Published March 2, 2007 at midnight

• Fiction. By Susan Isaacs. Scribner, $25. Grade: C-

Plot in a nutshell: New Yorker Katie Schottland writes for a "fluffy" but popular cable television series called Spy Guys. The show is based on a novel she penned years earlier when she couldn't get a job - a result of her former employer, the CIA, all but singing "So long, farewell" 15 years ago. And she can't let it go.

One morning, while preparing to take her son, Nicky, to "weight-loss camp," Katie receives a phone call from Lisa Golding, a former CIA colleague known for her habitual lies. Lisa says she has information of "national importance" and can tell Katie why she was mysteriously fired. She promises to call the next day but never phones or returns Katie's subsequent calls. Katie then takes it upon herself to find out what happened to Lisa, ultimately motivated by the desire to learn why she was fired.
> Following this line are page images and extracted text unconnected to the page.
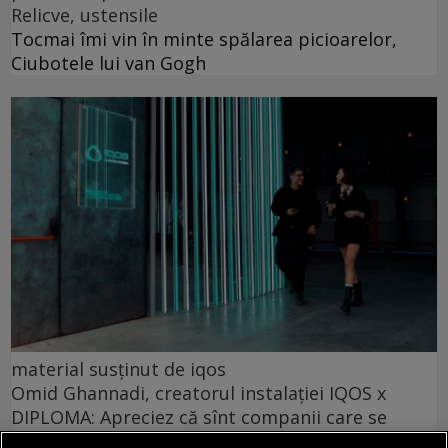
Relicve, ustensile
Tocmai îmi vin în minte spălarea picioarelor,
Ciubotele lui van Gogh
material susținut de iqos
Omid Ghannadi, creatorul instalației IQOS x
DIPLOMA: Apreciez că sînt companii care se
implică atît de vizibil în sprijinul comunității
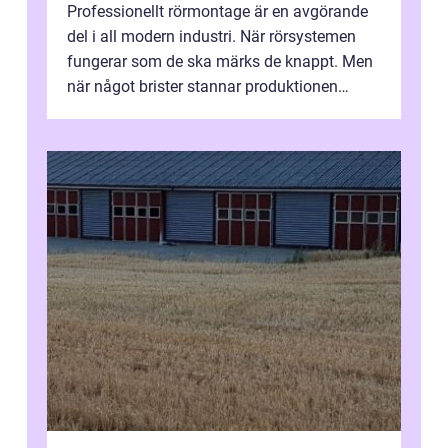
Professionellt rörmontage är en avgörande
del i all modern industri. När rörsystemen
fungerar som de ska märks de knappt. Men
när något brister stannar produktionen
snabbt av, kostnaderna skjuter i hö...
In her quest, Katie forms an alliance with two jaded, former CIA employees and journeys to the past through old journal entries regarding activities of her former CIA boss and lover, Benton Mattingly. Eventually, Katie traces her job loss and Lisa's disappearance to a case involving three Germans that she, Lisa and Mattingly worked on as the Cold War was ending.

Sample of prose: "He must have picked up on my unspoken Who the hell are you? because he said, 'I'm Harv. Harvey Aiges. A-I-G-E-S.' I figured that if they were planning on gunning me down, they wouldn't have been so precise about their names. Unless they were truly perverse."
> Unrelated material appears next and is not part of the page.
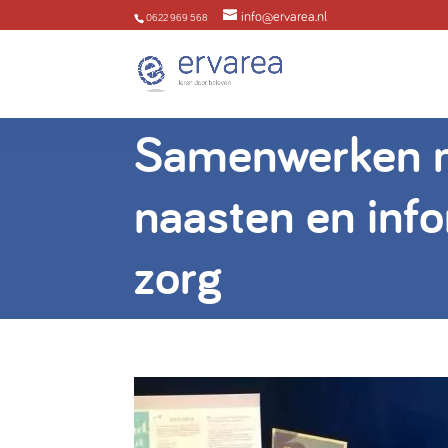
info@ervarea.nl
0622 969 568
Samenwerken 
naasten en inf
zorg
Pros: Isaacs sets Katie's CIA job during the end of the Cold War and the fall of the Berlin Wall, which adds depth and nice historical components to the story.

Cons: The action doesn't really begin until Chapter 12, and Katie's over-the-top-active imagination , combined with her job loss obsession, is difficult to digest.

Final word: A woman's inability to let go of a job she had for two years, 15 years ago, doesn't form the basis for an interesting story.